Just to remind people after all the hacking going on this last few months [of which I was affected by the OPM identity theft] that we had quite a few viruses in a not so distant past…

MORRIS – November 2, 1988

This was one of the first worms to be ever distributed on the Internet. Several thousand military computers, universities, and scientific research centers were affect by this supposedly “harmless” worm, but a mistake on the part of creator Robert Morris caused it to spread extremely quickly.

MELISSA – March 26, 1999

The creator of Melissa named this virus after an escort he met in Florida. The virus affected almost 20% of computers worldwide, forwarding itself to the first 50 email addresses in the user’s Outlook. Very simple to program and deploy due to Microsoft early naive security model.

ILOVEYOU – May 4, 2000

With the irresistible subject line “ILOVEYOU” and “Love-Letter-for-you.txt.vbs” attachment, ILoveYou infected about 45 million Windows computers. Once enabled, it stole passwords and copied itself to emails in the user’s address book.

ANNA KOURNIKOVA – February 11, 2001

The Anna Kournikova worm allegedly contain pictures of the then famous tennis star. What really was inside was an attachment that quickly went through the Outlook address book and sent itself to everyone.

CODE RED – July 15, 2001

The virus named Code Red exploited a known buffer overflow vulnerability, allowing itself to attack computers running Microsoft’s IIS web server.
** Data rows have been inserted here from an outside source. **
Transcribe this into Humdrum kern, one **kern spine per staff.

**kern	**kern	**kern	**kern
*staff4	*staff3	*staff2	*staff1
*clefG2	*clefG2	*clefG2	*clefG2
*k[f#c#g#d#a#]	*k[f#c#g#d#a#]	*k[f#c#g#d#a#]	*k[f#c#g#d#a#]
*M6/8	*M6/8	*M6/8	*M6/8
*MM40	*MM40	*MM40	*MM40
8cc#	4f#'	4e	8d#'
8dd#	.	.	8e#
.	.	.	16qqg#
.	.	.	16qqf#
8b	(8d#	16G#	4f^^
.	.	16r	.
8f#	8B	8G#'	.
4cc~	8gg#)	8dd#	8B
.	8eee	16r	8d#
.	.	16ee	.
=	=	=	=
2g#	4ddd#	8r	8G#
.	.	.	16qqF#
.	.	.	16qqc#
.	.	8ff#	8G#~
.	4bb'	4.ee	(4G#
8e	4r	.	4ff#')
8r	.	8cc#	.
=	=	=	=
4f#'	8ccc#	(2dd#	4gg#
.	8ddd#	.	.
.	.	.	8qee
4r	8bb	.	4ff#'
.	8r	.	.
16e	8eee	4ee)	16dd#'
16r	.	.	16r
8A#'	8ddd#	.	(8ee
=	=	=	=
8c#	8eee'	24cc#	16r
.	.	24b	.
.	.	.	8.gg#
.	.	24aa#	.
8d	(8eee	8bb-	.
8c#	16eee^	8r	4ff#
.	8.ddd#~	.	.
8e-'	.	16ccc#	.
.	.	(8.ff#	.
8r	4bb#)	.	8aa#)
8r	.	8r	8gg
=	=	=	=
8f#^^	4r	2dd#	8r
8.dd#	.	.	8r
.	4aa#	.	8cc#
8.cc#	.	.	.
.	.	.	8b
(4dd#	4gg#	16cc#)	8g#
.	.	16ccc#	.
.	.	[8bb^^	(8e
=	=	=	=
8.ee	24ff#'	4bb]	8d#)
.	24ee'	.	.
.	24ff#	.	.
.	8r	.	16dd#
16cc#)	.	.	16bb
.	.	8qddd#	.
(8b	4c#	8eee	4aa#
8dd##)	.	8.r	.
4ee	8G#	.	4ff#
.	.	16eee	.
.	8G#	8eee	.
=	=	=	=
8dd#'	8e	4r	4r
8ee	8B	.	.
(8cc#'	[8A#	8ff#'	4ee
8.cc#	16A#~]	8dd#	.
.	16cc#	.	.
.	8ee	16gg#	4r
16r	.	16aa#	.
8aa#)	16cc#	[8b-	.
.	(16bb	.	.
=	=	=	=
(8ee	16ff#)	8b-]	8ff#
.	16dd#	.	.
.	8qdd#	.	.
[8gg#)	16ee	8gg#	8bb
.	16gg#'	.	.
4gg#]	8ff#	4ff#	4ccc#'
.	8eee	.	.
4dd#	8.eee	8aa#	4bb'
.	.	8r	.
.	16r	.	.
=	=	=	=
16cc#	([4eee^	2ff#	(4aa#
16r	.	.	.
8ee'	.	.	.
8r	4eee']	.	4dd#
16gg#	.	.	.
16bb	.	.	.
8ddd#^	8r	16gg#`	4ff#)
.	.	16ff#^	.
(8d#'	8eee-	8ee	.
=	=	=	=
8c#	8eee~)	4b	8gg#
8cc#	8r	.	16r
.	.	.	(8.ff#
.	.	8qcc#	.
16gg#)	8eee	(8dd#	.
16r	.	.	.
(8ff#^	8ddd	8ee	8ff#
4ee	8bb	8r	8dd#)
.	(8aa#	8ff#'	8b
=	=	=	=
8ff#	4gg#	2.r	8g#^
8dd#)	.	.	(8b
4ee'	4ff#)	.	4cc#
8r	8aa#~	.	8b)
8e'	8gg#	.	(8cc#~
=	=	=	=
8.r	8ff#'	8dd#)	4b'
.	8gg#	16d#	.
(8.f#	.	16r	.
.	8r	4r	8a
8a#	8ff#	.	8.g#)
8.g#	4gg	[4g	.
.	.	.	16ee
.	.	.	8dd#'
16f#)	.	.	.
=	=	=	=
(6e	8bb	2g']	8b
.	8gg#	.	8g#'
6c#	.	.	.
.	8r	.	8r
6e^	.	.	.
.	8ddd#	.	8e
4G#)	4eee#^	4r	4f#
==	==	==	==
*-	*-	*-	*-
Code was ran within the server running completely on memory.

SIRCAM – July 17, 2001

If a computer was running Windows 95, 98, and/or ME, it was a target for Sircam. It would grab random emails, email attachments, and documents to emails addresses in the host’s address book. The result was thousands of personal files being sent around to people.

NIMDA – September 18, 2001

Spell admin backwards and you get Nimda, a worm that spread rapidly in 2001 due to a myriad of propagation tricks such as email, infected websites, and network backdoors created by Code Red.

SQL SLAMMER – January 25, 2003

Probably one of the better named viruses, SQL Slammer caused a massive denial of service attack on Internet hosts. What resulted was a massive slowing of general Internet traffic due to the crippled routers breaking under the extreme traffic.

BLASTER – August 11, 2003

This worm would dive into Windows-based PC and was intended to create a DDOS attack on WindowsUpdate.com. Fortunately, this domain redirected to update.microsoft.com which could be temporarily turned off.

SOBIG.F – August 18, 2003

Infecting millions of Windows computers connected to the Internet, SoBig.F was hooked to an email attachment. It was later deactivated on September 10 of the same year, yet computers with outdated system clocks could still be vulnerable.

MYDOOM – January 26, 2004

Considered one of the fastest spreading email worms of its time, surpassing SoBig and ILoveYou, Mydoom caught a wild ride on email attachments and the Kazaa peer-to-peer file sharing network causing havoc all over the world.

SASSER – April 3, 2004

This worm infected computers that had a vulnerable network port. Windows machines infected by Sasser slowed down to a crawl or crashed completely. It is infamous for forcing Delta Airlines to ground several trans-Atlantic flights.